I have written a few times about the comments folks make when I tell them I have LBD. People make judgements based on how they THINK I should act or appear. I never understood that, until now.
As I was going to sleep for my afternoon nap, it came to me how good I have had it! Because of Dr. Mary Bowles' fast action in getting me on Namenda and Arecept, my experience with LBD has been gentle and slow, until now. You know that I have reported the speed and course change of my LBD.
In the past, I probably did look "perfectly normal"! As I have said many times before, I was not drooling on my shirt and peeing in my pants. And since those characteristics are what people expect from a dementia patient, I can now see their point.
Another point is, because of the "Show Time" response for most LBD patients, I almost always tried to look as "normal" as I could. That probably masked my disease from others.
I also realized I no longer feel comfortable with people outside of Azalea Trace! I do not like being on the roads, interacting with people I do not know or do not share something in common with. Nor do not like crowds. I feel safer, within the confines of my retirement community. I have commented on feeling so secure and comfortable in one of the "Memory Care" facilities we looked at drink our search for a community. That facility still seems the most acceptable for me.

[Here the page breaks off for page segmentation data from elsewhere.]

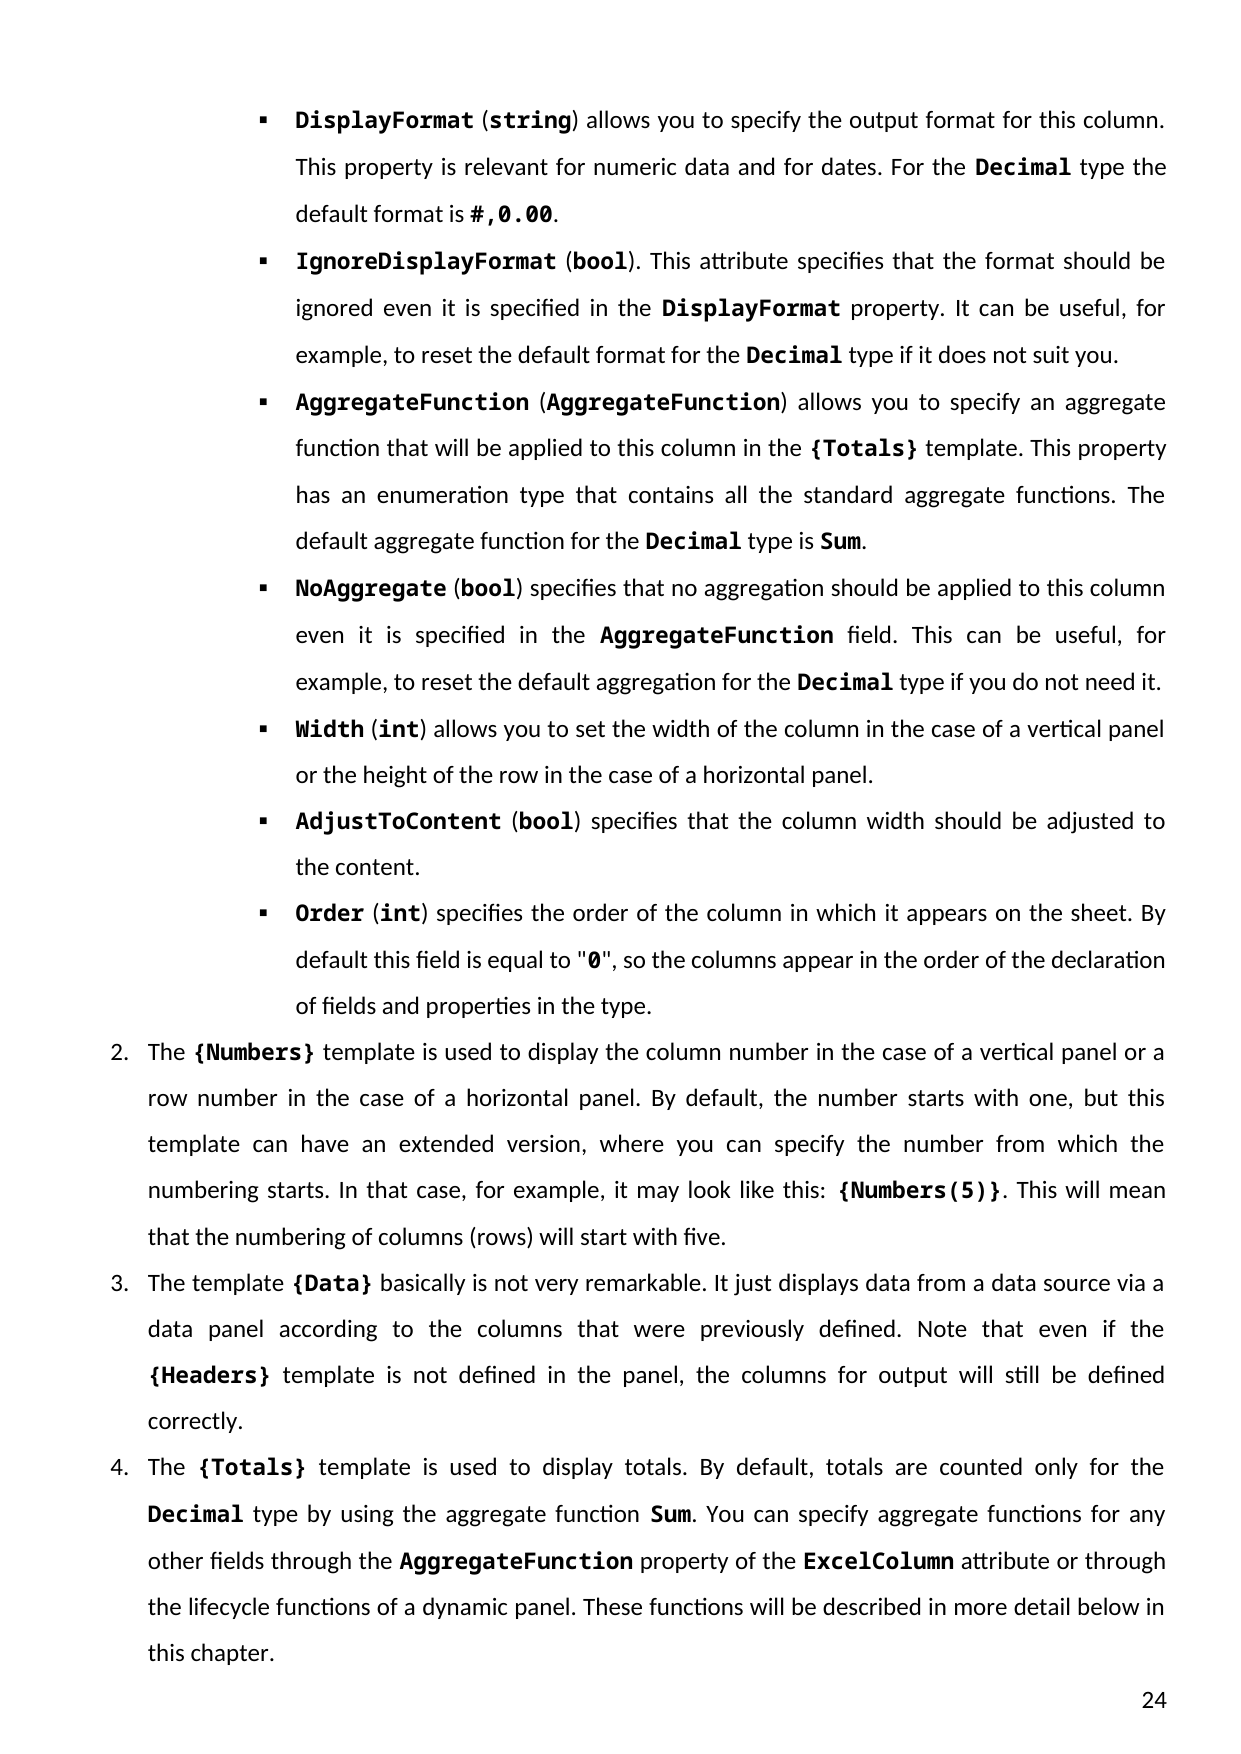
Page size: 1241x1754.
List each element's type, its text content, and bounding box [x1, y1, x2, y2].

list AdjustToContent (bool) specifies that the column width should be adjusted to the content. [258, 805, 1167, 882]
list The {Numbers} template is used to display the column number in the case of a vertical panel or a row number in the case of a horizontal panel. By default, the number starts with one, but this template can have an extended version, where you can specify the number from which the numbering starts. In that case, for example, it may look like this: {Numbers(5)}. This will mean that the numbering of columns (rows) will start with five. [110, 1036, 1167, 1251]
list DisplayFormat (string) allows you to specify the output format for this column. This property is relevant for numeric data and for dates. For the Decimal type the default format is #,0.00. [258, 104, 1167, 229]
list IgnoreDisplayFormat (bool). This attribute specifies that the format should be ignored even it is specified in the DisplayFormat property. It can be useful, for example, to reset the default format for the Decimal type if it does not suit you. [258, 245, 1167, 370]
list The template {Data} basically is not very remarkable. It just displays data from a data source via a data panel according to the columns that were previously defined. Note that even if the {Headers} template is not defined in the panel, the columns for output will still be defined correctly. [110, 1266, 1167, 1436]
list NoAggregate (bool) specifies that no aggregation should be applied to this column even it is specified in the AggregateFunction field. This can be useful, for example, to reset the default aggregation for the Decimal type if you do not need it. [258, 572, 1167, 697]
list Order (int) specifies the order of the column in which it appears on the sheet. By default this field is equal to "0", so the columns appear in the order of the declaration of fields and properties in the type. [258, 897, 1167, 1021]
list AggregateFunction (AggregateFunction) allows you to specify an aggregate function that will be applied to this column in the {Totals} template. This property has an enumeration type that contains all the standard aggregate functions. The default aggregate function for the Decimal type is Sum. [258, 386, 1167, 556]
list The {Totals} template is used to display totals. By default, totals are counted only for the Decimal type by using the aggregate function Sum. You can specify aggregate functions for any other fields through the AggregateFunction property of the ExcelColumn attribute or through the lifecycle functions of a dynamic panel. These functions will be described in more detail below in this chapter. [110, 1451, 1167, 1668]
list Width (int) allows you to set the width of the column in the case of a vertical panel or the height of the row in the case of a horizontal panel. [258, 712, 1167, 789]
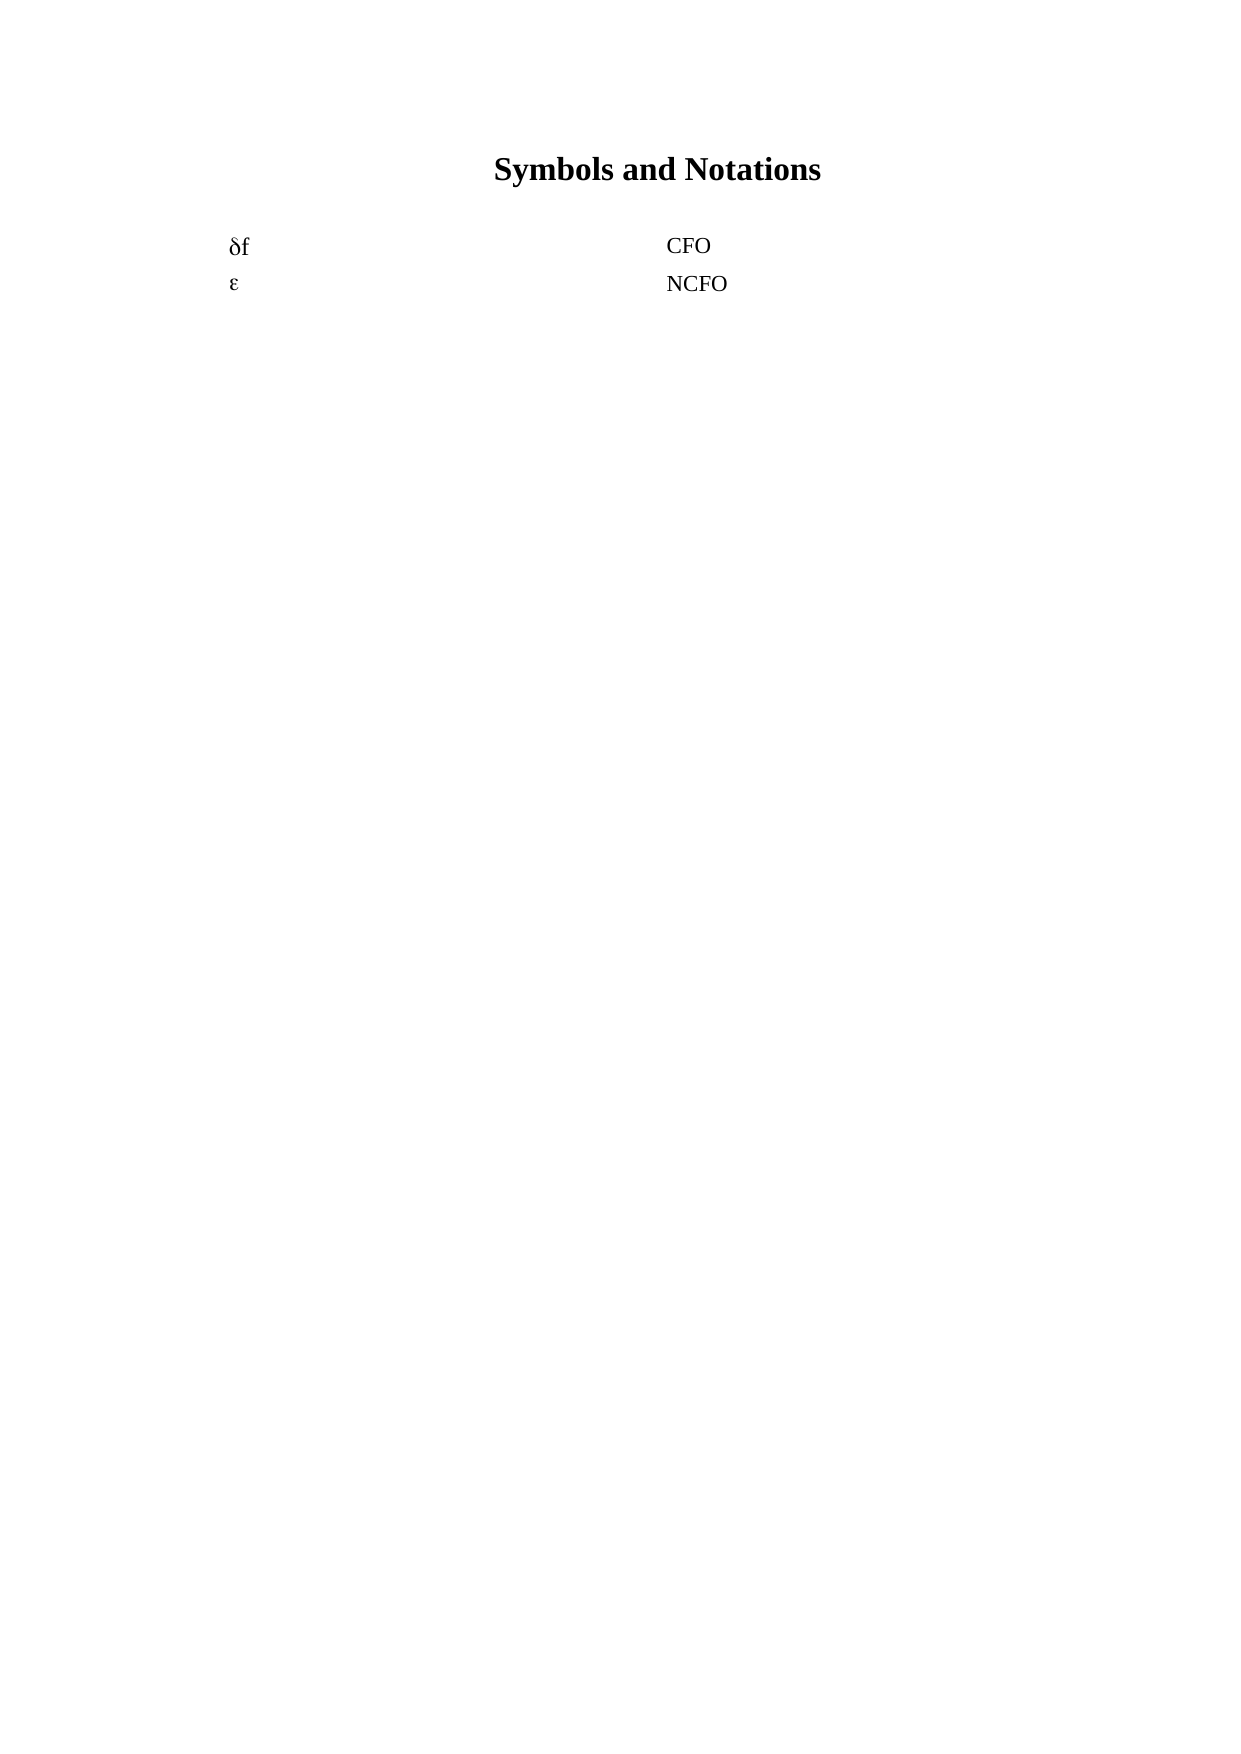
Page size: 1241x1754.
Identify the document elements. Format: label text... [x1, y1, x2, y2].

text  NCFO [228, 270, 1103, 297]
text f CFO [228, 231, 1103, 261]
subtitle Symbols and Notations [493, 149, 1103, 188]
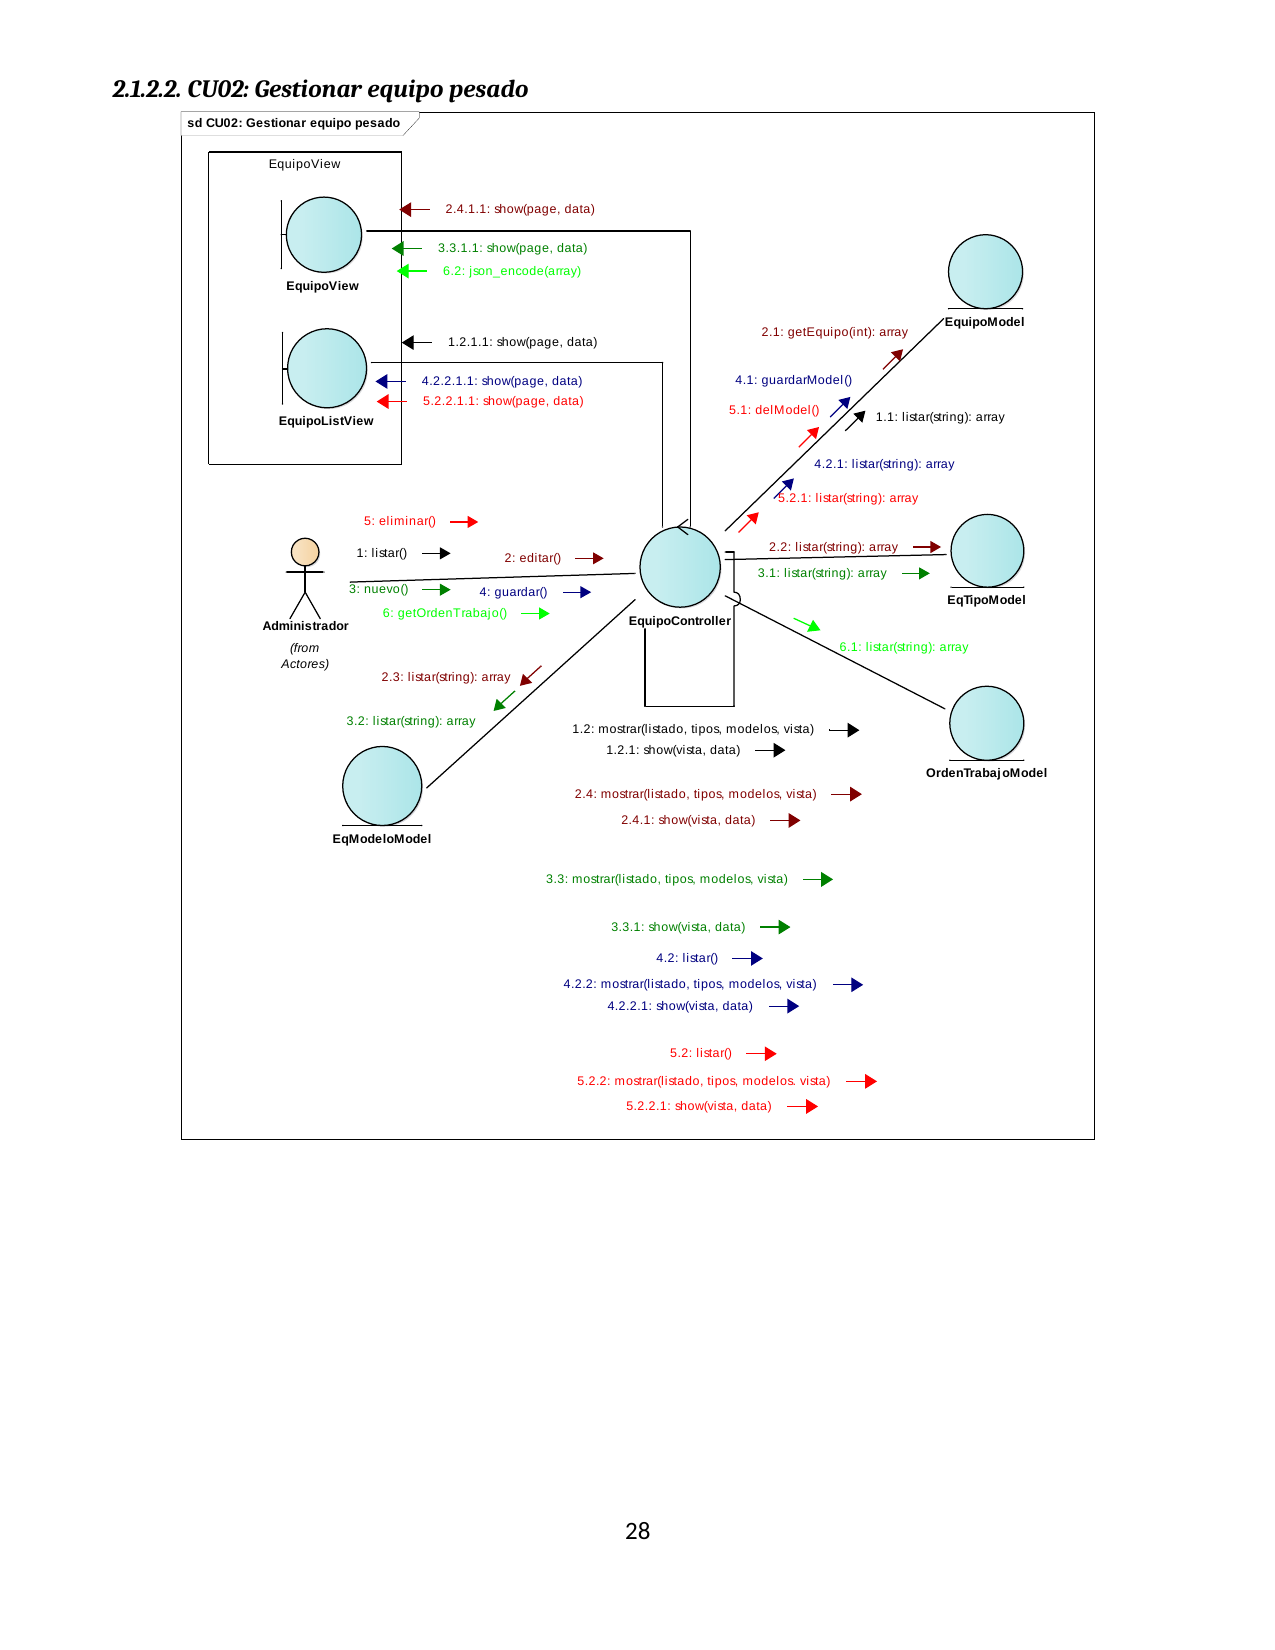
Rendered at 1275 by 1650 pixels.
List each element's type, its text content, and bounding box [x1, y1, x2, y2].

subtitle CU02: Gestionar equipo pesado [112, 75, 1200, 104]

I would much rather be with other dementia patients, in a facility that offers every necessary service. That being said, I am doing well here and would not move.
I now know fully, what LBD is like and so does my wife. I am sure that others who interact with me on more than a cursory level, see this also. If not, they are either not looking or don't care. But, they should understand, neither do I.
So, that is the latest update. Painful to some, but all truth and reality.